HonorHealth Research Institute, Phoenix, Arizona, USA
University of Arizona College of Medicine, Phoenix, Arizona, USA.
Int J Gynecol Cancer. 2023 Jun 5;33(6):971-981. doi: 10.1136/ijgc-2022-004079.
Niraparib is a poly (ADP-ribose) polymerase inhibitor that has shown a significant improvement in progression-free survival irrespective of biomarker status in patients with advanced epithelial ovarian cancer. This review focuses on the adverse events associated with niraparib and their management to maintain efficacy of niraparib treatment and improve quality of life for patients. In five trials assessing efficacy of niraparib in patients with advanced epithelial ovarian cancer (PRIMA, NOVA, NORA, QUADRA, and PRIME), treatment-emergent adverse events of any grade were reported in nearly all patients (≥99%) receiving niraparib; the events were grade ≥3 in 51-74% of patients. Across all lines of therapy, treatment-emergent adverse events led to dose interruptions in 62-80% of patients receiving niraparib and dose reductions in 47-71%. Hematologic events were most frequently reported, including thrombocytopenia, anemia, and neutropenia. Common non-hematologic events included gastrointestinal events, which were generally low grade (<5% were grade ≥3). Clinical strategies to manage these and other events, such as fatigue and insomnia, cognitive behavioral therapy and pharmacologic agents, are summarized. Once-daily niraparib dosing may be advantageous for some patients for many reasons, including night-time dosing which may help alleviate gastrointestinal symptoms. An individualized starting dose (determined by baseline body weight and platelet count) of niraparib demonstrated an improved safety profile while maintaining efficacy. Patients receiving the niraparib individualized starting dose had fewer grade ≥3 adverse events, dose interruptions, and dose reductions than patients receiving a fixed starting dose. The safety profile of niraparib across five pivotal studies in advanced epithelial ovarian cancer was consistent across multiple lines of treatment, including as maintenance therapy in first-line and recurrent settings and as treatment in heavily pre-treated patients. Long-term safety data from the NOVA trial confirmed that, with appropriate and early dose modifications, niraparib is well tolerated.
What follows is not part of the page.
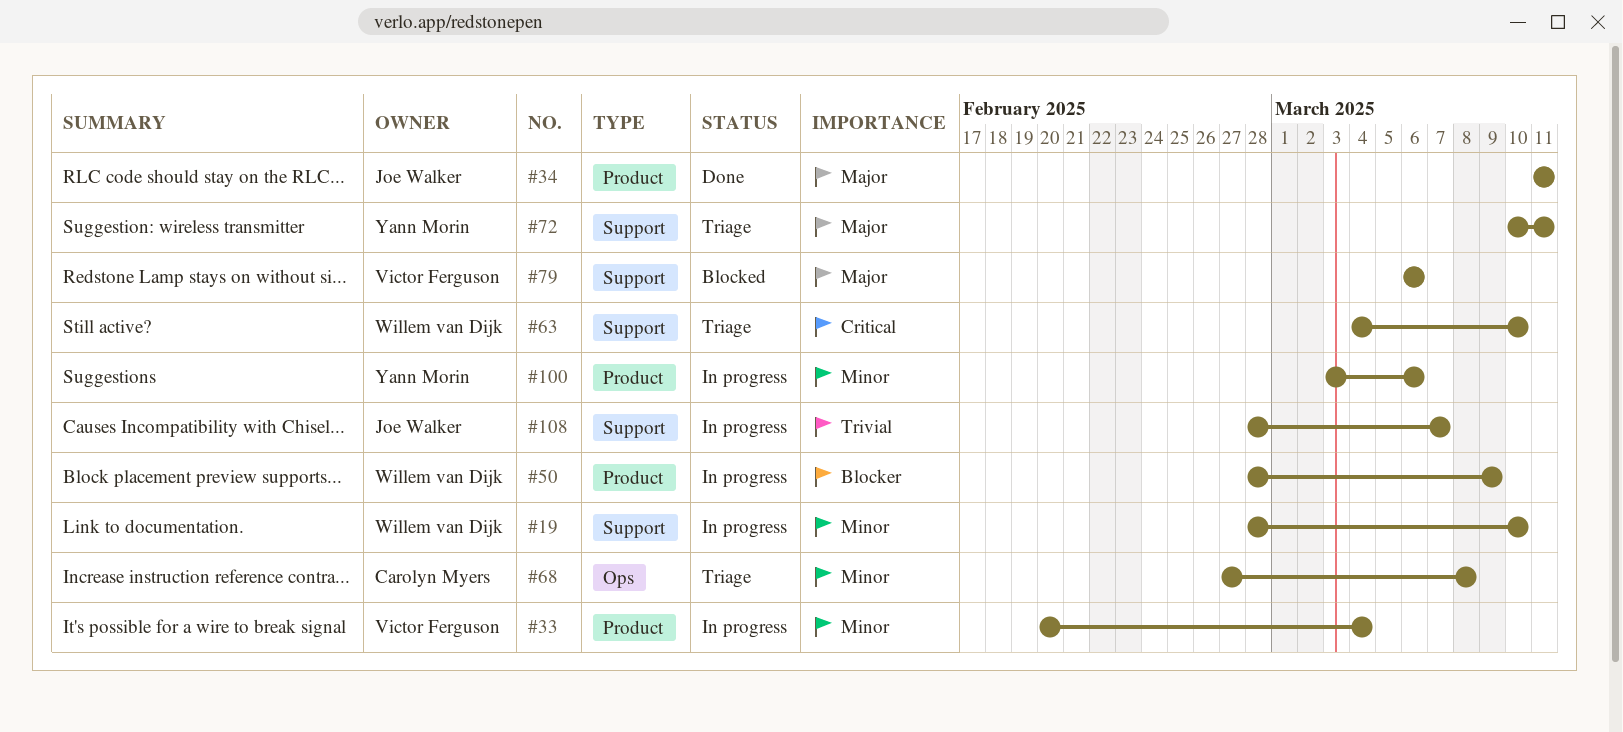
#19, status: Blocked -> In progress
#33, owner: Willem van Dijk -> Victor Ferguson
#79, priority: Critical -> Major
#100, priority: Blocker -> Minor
尼拉帕利是一种聚(ADP-核糖)聚合酶抑制剂,无论生物标志物状态如何,在晚期上皮性卵巢癌患者中均显著改善了无进展生存期。本综述重点介绍了尼拉帕利相关的不良反应及其管理,以维持尼拉帕利治疗的疗效并提高患者的生活质量。在五项评估尼拉帕利在晚期上皮性卵巢癌患者中的疗效的试验(PRIMA、NOVA、NORA、QUADRA 和 PRIME)中,接受尼拉帕利治疗的几乎所有患者(≥99%)均报告了治疗出现的任何级别不良反应;≥3 级不良反应的患者占 51-74%。在所有治疗线中,接受尼拉帕利治疗的患者中有 62-80%因治疗出现的不良反应而中断剂量,47-71%的患者减少剂量。最常报告的是血液学事件,包括血小板减少症、贫血和中性粒细胞减少症。常见的非血液学事件包括胃肠道事件,这些事件通常为低级别(<5%为≥3 级)。总结了管理这些和其他事件(如疲劳和失眠)的临床策略,包括认知行为疗法和药物治疗。由于许多原因,包括夜间给药可能有助于缓解胃肠道症状,每日一次的尼拉帕利给药可能对某些患者有利。尼拉帕利的起始剂量个体化(根据基线体重和血小板计数确定)在保持疗效的同时显示出更好的安全性。与接受固定起始剂量的患者相比,接受尼拉帕利个体化起始剂量的患者发生≥3 级不良反应、剂量中断和剂量减少的情况更少。尼拉帕利在晚期上皮性卵巢癌的五项关键性研究中的安全性特征在多种治疗线中是一致的,包括一线和复发性治疗中的维持治疗以及在重度预处理患者中的治疗。NOVA 试验的长期安全性数据证实,通过适当和早期的剂量调整,尼拉帕利具有良好的耐受性。